Transport des matières dangereuses – De nouvelles modifications entreront en vigueur en janvier 2018

Les nouvelles modifications publiées le 12 juillet dernier ne sont rien de majeur. Elles visent notamment une meilleure visualisation des plaques identifiant le contenu des produits dangereux. Cette nouvelle politique vient ainsi harmoniser les recommandations de l’ONU avec les règlementations internationales, dont celles avec notre partenaire commercial américain. Expéditeurs et transporteurs seront responsables conjointement de l’application de ces nouvelles dispositions.

Transports Canada prend très au sérieux le transport des matières dangereuses. Des tragédies comme celle de Lac-Mégantic ne doivent pas se répéter. Et le transport routier n’est pas à l’abri.

Chaque année, l’Alliance canadienne du camionnage publie le Guide du transport des marchandises dangereuses par camion (GUIDE TMD). Dans un amendement publié en juillet dernier, l’harmonisation des divers règlements touche la classification, les indications de danger, les appellations règlementaires, les dispositions particulières et les polluants marins. Une période de transition de six mois s’applique à l’ensemble des modifications au Règlement sur le transport des marchandises dangereuses (RTMD). La date butoir est le 12 janvier 2018.

« En harmonisant les règlements des deux côtés de la frontière, cela facilitera la tâche aux transporteurs et aux expéditeurs. C’est une façon de faire qui sera commune pour tous », explique Nathalie Léveillé, coordonnatrice, Conformité & Affaires juridiques, Association du camionnage du Québec (ACQ).

Modifications

Parmi les plus importantes modifications, mentionnons entre autres les plaques pour marchandises dangereuses. Une modification mineure a été apportée à la plaque et l’étiquette de la classe 9, Produits, matières ou organismes divers, dont les piles au lithium. L’indication de danger « signe de fumigation » a également été redessinée.
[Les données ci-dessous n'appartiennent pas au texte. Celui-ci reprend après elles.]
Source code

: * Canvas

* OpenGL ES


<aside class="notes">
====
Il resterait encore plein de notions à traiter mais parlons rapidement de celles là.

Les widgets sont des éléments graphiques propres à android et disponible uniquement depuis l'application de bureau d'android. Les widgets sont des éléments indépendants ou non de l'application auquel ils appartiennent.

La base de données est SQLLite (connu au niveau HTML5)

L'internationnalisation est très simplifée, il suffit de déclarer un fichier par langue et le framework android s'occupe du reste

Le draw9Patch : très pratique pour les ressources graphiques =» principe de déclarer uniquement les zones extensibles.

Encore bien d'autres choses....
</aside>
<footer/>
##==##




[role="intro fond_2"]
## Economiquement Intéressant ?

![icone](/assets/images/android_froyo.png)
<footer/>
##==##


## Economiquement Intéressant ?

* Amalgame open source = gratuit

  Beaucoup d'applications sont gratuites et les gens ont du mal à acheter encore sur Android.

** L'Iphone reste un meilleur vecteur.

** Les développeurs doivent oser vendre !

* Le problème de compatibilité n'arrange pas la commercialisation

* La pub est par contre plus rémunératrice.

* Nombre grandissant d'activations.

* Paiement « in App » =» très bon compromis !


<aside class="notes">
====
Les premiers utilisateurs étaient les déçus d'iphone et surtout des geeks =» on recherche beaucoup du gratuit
Selon Transports Canada, la demande mondiale de batteries au lithium ne cesse d’augmenter et un ajustement s’imposait.  Durant leur transport, les batteries au lithium sont exposées à de nombreux facteurs de stress environnementaux, notamment un taux d’humidité élevé, des températures extrêmes, ou encore une forte fluctuation de la température et de la qualité de l’air. Même si diverses normes applicables aux piles ou à leur expédition et à leur emballage cherchent à réduire une telle exposition, les normes existantes présentent toujours des lacunes, de même pour les essais réalisés sur les facteurs de stress mécaniques comme les chocs, les vibrations, les chutes, les perforations et l’abrasion.

« Lorsque l’on évalue les risques liés au transport des batteries au lithium, les paramètres humains ont aussi leur importance. En effet, il faut des procédures uniformes pour manutentionner et transporter les piles en toute sécurité, et éviter de graves incidents. Cependant, surveiller bon nombre des exigences existantes pour s’assurer qu’on s’y conforme est malaisé », indique un rapport de Transports Canada.

D’autres études sont nécessaires pour cerner les lacunes au niveau de la certification des piles et des normes de transport, ainsi que pour établir les incohérences entre les différentes normes.

« Le transport des piles au lithium a maintenant sa nouvelle plaque. Elle est de classe 9 et son illustration indique bien les piles au lithium. Les transporteurs devront dorénavant l’utiliser pour ce type de transport », ajoute Nathalie Léveillé.